# What needs to be done
The answer must consist only of the lines from the line with "gicznych, ale jednocześnie zaczęło" to the line with "jasność co do tego, kiedy tak naprawdę", both included, exactly as they stand below.

Collected data

********

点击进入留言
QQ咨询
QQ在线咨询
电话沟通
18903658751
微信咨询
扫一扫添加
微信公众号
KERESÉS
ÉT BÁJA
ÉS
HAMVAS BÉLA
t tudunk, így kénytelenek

********

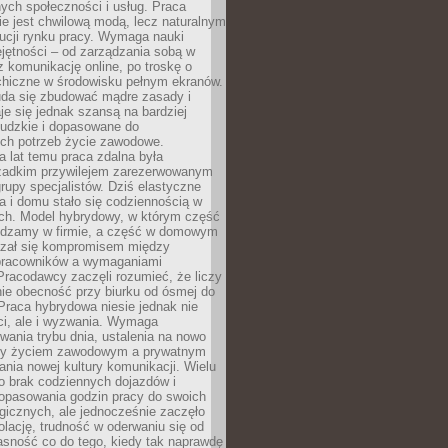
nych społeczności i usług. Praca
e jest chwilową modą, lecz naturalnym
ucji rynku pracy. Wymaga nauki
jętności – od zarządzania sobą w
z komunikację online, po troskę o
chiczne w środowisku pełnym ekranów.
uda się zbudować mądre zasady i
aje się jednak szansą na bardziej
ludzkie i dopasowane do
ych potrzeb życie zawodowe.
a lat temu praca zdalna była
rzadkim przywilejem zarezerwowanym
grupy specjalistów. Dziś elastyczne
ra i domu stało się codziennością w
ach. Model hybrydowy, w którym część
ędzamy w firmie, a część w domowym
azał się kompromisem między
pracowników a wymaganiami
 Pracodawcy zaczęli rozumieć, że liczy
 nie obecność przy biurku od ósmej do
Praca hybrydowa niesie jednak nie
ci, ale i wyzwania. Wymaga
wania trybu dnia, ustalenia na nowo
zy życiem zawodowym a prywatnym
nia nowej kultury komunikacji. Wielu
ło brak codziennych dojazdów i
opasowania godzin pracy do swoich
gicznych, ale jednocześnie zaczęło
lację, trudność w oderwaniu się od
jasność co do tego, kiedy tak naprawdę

********

# Written response
gicznych, ale jednocześnie zaczęło
lację, trudność w oderwaniu się od
jasność co do tego, kiedy tak naprawdę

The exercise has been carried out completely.